## Prompt
Using the data below, return the stretch from the line that contains "#aca39f; stroke-width: 21" through the line that contains "#feebe1; stroke: #605651;", both included, exactly as it stands and nothing beyond it.

## Recorded information
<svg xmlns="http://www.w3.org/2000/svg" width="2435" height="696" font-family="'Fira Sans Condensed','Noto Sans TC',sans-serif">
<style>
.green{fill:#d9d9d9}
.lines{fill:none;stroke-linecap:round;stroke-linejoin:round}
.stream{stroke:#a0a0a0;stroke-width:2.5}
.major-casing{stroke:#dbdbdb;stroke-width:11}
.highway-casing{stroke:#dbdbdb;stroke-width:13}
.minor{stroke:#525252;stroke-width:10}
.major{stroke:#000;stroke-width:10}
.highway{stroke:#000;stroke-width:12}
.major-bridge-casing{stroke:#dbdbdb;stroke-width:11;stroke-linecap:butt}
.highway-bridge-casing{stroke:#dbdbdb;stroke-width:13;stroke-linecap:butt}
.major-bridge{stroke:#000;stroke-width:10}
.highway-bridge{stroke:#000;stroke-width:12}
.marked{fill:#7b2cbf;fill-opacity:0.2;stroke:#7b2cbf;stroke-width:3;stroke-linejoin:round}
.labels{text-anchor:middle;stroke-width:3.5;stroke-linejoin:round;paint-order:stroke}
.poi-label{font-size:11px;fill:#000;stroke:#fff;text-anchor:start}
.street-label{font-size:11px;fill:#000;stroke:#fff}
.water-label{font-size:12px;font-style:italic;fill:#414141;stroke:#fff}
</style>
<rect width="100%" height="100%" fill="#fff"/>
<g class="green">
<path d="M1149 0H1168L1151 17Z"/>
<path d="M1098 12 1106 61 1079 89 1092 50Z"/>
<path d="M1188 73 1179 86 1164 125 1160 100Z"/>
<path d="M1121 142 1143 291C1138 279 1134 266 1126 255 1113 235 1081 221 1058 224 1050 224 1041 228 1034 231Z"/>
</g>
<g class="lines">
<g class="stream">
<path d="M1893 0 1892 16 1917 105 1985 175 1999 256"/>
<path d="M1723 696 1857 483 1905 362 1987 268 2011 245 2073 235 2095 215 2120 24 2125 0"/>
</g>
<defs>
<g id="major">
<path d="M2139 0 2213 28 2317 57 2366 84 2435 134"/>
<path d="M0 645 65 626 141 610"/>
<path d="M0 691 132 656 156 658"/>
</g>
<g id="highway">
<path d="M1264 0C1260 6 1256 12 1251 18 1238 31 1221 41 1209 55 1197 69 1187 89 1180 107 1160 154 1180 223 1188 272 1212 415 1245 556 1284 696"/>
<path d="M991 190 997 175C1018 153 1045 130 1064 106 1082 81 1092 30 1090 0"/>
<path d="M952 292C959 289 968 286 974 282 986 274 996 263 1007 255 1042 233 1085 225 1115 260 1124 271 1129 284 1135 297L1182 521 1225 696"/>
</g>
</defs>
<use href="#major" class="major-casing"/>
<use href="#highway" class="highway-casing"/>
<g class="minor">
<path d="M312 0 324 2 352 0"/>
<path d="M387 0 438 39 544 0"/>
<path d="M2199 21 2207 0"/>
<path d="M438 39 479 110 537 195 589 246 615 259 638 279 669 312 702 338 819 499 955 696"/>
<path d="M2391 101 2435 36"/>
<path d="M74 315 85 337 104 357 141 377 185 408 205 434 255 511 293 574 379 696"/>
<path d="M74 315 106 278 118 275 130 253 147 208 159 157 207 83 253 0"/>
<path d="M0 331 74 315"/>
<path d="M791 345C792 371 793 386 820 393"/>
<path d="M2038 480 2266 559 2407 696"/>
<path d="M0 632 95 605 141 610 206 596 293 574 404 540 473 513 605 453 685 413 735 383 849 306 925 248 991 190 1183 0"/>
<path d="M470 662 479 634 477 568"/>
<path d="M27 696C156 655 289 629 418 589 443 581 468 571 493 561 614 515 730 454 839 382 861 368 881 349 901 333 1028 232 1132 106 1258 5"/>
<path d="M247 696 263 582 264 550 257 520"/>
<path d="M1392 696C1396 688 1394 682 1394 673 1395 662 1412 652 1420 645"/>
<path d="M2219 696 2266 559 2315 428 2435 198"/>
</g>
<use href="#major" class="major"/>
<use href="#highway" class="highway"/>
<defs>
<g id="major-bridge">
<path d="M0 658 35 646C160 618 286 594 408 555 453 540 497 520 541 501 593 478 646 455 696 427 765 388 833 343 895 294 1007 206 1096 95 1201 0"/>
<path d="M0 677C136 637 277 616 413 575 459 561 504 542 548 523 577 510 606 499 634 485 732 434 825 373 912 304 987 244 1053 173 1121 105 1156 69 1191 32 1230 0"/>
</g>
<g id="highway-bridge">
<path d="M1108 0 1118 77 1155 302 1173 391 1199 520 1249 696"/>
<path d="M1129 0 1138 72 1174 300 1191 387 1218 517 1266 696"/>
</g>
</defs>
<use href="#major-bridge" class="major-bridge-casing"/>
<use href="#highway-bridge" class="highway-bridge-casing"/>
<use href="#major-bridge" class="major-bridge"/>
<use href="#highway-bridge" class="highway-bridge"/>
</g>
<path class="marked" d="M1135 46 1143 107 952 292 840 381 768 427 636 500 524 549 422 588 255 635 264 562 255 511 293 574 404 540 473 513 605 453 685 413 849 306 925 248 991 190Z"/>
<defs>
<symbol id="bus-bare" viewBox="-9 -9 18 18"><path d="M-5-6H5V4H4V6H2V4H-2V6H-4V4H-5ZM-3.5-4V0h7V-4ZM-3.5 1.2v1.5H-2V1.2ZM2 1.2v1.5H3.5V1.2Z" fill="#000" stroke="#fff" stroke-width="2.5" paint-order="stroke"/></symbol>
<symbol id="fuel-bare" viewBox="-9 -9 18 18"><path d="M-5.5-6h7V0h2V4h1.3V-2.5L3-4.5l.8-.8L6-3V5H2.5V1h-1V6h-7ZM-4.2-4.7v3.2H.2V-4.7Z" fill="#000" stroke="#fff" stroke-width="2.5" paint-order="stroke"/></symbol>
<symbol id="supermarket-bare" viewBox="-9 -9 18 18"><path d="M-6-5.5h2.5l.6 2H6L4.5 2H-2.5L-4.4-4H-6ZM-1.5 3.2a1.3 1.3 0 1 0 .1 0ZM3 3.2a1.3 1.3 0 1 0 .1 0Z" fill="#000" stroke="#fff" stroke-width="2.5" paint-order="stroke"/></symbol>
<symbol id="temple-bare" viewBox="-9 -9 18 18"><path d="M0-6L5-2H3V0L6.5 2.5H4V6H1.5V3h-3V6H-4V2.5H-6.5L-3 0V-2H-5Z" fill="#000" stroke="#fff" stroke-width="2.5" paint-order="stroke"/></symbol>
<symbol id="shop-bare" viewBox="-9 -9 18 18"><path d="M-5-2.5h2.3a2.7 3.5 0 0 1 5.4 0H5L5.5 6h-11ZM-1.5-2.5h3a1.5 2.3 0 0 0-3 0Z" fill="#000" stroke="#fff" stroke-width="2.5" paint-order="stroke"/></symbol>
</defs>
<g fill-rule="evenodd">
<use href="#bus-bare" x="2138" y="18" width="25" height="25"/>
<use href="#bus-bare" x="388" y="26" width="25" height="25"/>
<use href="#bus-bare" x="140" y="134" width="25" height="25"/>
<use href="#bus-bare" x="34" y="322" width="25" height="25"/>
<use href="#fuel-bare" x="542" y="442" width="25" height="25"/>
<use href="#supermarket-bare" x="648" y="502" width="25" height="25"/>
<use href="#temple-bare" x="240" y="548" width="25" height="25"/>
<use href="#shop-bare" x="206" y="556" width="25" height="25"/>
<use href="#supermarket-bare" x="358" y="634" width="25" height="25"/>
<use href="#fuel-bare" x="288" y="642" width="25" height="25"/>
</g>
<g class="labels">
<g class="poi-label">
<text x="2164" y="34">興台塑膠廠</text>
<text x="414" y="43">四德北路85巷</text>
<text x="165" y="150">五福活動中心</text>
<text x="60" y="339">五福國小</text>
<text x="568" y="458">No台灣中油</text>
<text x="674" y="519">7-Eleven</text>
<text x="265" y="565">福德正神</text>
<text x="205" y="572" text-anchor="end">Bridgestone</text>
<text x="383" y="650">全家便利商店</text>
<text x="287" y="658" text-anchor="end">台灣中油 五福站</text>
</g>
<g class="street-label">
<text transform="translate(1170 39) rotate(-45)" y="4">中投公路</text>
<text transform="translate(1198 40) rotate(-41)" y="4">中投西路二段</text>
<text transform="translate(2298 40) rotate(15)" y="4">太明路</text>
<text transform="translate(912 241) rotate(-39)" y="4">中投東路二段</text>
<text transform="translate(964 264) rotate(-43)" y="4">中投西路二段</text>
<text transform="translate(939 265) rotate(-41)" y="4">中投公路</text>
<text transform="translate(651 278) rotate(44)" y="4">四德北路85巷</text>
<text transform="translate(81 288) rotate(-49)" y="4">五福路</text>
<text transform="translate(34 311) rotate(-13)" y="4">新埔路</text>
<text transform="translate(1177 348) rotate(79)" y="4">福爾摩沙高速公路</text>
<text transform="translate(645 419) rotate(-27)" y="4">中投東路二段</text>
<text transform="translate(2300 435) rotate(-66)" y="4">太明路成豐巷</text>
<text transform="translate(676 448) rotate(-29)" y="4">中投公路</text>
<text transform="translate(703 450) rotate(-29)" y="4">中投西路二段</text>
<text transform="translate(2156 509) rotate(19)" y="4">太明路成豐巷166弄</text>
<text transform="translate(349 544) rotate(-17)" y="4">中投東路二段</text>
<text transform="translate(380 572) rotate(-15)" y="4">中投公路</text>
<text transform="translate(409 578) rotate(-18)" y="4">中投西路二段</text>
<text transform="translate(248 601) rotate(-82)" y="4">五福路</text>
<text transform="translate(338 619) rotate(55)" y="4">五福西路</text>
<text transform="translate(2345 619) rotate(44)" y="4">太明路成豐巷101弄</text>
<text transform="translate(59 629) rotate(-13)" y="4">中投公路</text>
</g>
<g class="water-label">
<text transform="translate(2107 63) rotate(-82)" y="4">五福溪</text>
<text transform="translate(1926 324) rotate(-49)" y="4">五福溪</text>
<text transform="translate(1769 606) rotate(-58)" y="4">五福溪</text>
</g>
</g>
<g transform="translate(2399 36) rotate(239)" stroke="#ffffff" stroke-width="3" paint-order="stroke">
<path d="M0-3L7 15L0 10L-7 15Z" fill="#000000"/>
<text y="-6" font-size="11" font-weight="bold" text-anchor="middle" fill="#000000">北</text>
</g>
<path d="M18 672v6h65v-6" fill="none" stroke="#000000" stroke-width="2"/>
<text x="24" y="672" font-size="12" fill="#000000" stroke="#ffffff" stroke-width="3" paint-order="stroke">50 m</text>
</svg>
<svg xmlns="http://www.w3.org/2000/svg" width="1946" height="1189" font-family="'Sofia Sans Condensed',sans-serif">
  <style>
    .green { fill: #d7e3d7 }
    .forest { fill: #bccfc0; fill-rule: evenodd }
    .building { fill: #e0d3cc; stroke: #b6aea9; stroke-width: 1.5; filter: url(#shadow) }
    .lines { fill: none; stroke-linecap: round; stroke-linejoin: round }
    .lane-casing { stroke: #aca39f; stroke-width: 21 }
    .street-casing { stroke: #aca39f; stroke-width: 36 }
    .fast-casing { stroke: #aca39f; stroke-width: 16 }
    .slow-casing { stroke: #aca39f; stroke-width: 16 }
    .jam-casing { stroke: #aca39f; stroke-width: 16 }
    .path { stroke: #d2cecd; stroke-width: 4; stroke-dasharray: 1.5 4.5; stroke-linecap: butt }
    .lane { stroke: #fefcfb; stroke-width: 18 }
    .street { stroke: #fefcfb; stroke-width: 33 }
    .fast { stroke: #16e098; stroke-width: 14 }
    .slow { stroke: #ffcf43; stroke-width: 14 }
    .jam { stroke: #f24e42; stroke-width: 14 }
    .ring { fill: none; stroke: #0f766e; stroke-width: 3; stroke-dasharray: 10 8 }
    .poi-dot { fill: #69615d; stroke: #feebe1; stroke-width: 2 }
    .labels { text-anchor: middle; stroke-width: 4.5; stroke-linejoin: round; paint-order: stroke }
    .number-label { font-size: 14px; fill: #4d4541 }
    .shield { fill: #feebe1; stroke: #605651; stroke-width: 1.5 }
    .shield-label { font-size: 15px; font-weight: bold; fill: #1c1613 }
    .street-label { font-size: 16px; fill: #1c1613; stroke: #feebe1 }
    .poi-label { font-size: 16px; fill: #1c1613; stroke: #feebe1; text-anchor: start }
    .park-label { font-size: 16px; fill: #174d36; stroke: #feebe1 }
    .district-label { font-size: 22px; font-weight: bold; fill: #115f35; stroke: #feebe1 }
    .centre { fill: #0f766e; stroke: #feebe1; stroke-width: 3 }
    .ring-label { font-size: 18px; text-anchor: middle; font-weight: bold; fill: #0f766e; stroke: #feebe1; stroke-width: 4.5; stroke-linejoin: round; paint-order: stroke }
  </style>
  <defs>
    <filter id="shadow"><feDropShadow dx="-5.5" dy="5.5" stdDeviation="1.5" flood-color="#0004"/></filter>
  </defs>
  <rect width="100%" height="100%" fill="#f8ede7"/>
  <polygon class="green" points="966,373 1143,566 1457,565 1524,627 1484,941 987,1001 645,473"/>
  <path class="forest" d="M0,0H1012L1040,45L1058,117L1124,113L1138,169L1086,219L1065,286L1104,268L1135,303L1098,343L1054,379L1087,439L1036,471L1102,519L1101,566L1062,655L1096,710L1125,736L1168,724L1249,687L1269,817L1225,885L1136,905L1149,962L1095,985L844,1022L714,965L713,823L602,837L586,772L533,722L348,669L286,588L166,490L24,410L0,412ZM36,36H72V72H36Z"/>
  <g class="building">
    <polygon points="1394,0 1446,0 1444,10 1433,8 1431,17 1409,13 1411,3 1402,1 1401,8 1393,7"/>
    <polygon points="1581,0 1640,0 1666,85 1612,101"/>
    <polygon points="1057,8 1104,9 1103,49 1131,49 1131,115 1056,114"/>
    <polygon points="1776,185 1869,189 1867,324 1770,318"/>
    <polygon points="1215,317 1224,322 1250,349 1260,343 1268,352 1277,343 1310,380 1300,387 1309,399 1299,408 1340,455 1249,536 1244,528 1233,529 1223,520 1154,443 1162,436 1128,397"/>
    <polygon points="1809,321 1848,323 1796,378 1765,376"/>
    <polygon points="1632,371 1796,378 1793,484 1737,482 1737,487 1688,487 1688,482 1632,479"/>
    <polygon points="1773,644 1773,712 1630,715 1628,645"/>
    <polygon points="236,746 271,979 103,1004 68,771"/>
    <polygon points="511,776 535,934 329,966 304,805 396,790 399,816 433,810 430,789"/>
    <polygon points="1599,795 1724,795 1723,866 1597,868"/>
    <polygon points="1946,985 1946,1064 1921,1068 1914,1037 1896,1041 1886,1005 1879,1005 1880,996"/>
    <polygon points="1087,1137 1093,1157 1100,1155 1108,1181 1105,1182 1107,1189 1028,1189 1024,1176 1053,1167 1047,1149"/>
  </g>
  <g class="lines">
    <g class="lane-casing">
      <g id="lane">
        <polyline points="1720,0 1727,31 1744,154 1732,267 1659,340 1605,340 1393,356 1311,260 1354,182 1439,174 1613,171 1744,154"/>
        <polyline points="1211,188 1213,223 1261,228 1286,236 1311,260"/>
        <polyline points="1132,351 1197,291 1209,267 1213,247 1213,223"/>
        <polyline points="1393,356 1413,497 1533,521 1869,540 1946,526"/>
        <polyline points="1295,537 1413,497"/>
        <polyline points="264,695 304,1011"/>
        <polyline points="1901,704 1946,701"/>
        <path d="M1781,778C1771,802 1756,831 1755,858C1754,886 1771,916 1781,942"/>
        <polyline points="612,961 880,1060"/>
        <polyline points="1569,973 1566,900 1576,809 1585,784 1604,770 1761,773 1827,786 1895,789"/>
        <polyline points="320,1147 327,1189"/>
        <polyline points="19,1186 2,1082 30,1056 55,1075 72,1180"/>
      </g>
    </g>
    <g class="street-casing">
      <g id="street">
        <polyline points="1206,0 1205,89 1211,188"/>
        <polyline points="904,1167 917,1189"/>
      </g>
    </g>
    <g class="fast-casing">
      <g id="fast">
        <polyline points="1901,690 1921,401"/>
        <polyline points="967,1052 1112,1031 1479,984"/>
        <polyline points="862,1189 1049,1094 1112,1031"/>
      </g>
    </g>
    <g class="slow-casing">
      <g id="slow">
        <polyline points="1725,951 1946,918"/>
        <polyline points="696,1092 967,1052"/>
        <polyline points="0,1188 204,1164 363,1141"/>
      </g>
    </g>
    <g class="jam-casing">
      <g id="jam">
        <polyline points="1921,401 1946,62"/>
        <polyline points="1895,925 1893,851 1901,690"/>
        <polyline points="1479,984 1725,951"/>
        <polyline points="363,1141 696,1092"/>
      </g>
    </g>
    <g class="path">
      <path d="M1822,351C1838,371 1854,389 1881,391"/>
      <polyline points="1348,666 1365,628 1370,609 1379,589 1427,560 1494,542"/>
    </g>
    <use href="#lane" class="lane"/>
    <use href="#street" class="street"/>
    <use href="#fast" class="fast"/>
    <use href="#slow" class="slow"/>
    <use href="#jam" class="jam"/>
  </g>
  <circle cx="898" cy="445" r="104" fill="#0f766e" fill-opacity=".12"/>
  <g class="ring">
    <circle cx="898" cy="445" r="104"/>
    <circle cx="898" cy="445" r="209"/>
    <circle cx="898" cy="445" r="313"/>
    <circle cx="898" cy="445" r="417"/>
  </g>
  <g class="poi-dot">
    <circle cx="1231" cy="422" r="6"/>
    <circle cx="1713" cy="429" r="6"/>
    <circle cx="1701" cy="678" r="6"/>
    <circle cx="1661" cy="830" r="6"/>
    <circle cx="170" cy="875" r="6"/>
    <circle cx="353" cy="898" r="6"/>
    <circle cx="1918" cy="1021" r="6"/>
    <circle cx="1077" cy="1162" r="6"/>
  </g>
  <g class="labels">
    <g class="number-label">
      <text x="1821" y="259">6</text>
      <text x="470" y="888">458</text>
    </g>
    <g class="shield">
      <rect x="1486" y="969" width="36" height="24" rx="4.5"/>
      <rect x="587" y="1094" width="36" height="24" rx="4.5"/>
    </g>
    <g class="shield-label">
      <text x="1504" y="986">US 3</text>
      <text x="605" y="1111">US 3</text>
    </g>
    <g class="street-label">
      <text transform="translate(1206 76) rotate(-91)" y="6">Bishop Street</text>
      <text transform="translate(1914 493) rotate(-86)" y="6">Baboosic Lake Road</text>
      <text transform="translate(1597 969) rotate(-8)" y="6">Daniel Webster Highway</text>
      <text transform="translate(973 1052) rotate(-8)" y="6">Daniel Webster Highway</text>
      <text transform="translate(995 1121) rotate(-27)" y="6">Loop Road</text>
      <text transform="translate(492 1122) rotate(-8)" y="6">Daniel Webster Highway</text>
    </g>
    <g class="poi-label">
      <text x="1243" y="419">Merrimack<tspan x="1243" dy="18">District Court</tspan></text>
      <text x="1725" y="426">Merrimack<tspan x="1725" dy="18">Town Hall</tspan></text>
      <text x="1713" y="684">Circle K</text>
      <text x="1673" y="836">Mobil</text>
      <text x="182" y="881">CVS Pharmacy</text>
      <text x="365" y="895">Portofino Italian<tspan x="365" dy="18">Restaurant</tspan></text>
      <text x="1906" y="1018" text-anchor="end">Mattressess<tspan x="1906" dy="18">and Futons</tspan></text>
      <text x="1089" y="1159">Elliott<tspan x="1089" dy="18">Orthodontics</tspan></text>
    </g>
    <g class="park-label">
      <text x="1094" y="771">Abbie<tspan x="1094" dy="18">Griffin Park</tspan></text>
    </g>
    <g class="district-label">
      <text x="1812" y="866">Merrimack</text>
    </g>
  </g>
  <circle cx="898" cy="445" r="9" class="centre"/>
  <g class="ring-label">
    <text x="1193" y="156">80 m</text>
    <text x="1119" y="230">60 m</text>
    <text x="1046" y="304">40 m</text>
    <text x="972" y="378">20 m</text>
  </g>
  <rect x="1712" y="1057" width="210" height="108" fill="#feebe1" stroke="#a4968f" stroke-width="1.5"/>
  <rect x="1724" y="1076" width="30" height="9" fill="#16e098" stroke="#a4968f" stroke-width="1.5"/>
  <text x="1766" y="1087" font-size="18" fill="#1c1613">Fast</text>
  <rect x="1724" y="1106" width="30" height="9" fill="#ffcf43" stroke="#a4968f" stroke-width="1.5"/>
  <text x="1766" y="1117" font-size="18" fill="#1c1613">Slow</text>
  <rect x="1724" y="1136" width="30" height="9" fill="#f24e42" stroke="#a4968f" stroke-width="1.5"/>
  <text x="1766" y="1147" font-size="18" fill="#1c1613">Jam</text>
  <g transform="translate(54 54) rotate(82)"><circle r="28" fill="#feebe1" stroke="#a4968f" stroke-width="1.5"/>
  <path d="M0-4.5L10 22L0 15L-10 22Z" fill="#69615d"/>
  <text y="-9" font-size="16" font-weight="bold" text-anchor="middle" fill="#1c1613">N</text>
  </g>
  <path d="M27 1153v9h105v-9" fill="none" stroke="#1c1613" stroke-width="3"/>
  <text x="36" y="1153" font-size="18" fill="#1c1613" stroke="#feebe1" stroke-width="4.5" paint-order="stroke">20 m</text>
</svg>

## Response to this exercise
    .lane-casing { stroke: #aca39f; stroke-width: 21 }
    .street-casing { stroke: #aca39f; stroke-width: 36 }
    .fast-casing { stroke: #aca39f; stroke-width: 16 }
    .slow-casing { stroke: #aca39f; stroke-width: 16 }
    .jam-casing { stroke: #aca39f; stroke-width: 16 }
    .path { stroke: #d2cecd; stroke-width: 4; stroke-dasharray: 1.5 4.5; stroke-linecap: butt }
    .lane { stroke: #fefcfb; stroke-width: 18 }
    .street { stroke: #fefcfb; stroke-width: 33 }
    .fast { stroke: #16e098; stroke-width: 14 }
    .slow { stroke: #ffcf43; stroke-width: 14 }
    .jam { stroke: #f24e42; stroke-width: 14 }
    .ring { fill: none; stroke: #0f766e; stroke-width: 3; stroke-dasharray: 10 8 }
    .poi-dot { fill: #69615d; stroke: #feebe1; stroke-width: 2 }
    .labels { text-anchor: middle; stroke-width: 4.5; stroke-linejoin: round; paint-order: stroke }
    .number-label { font-size: 14px; fill: #4d4541 }
    .shield { fill: #feebe1; stroke: #605651; stroke-width: 1.5 }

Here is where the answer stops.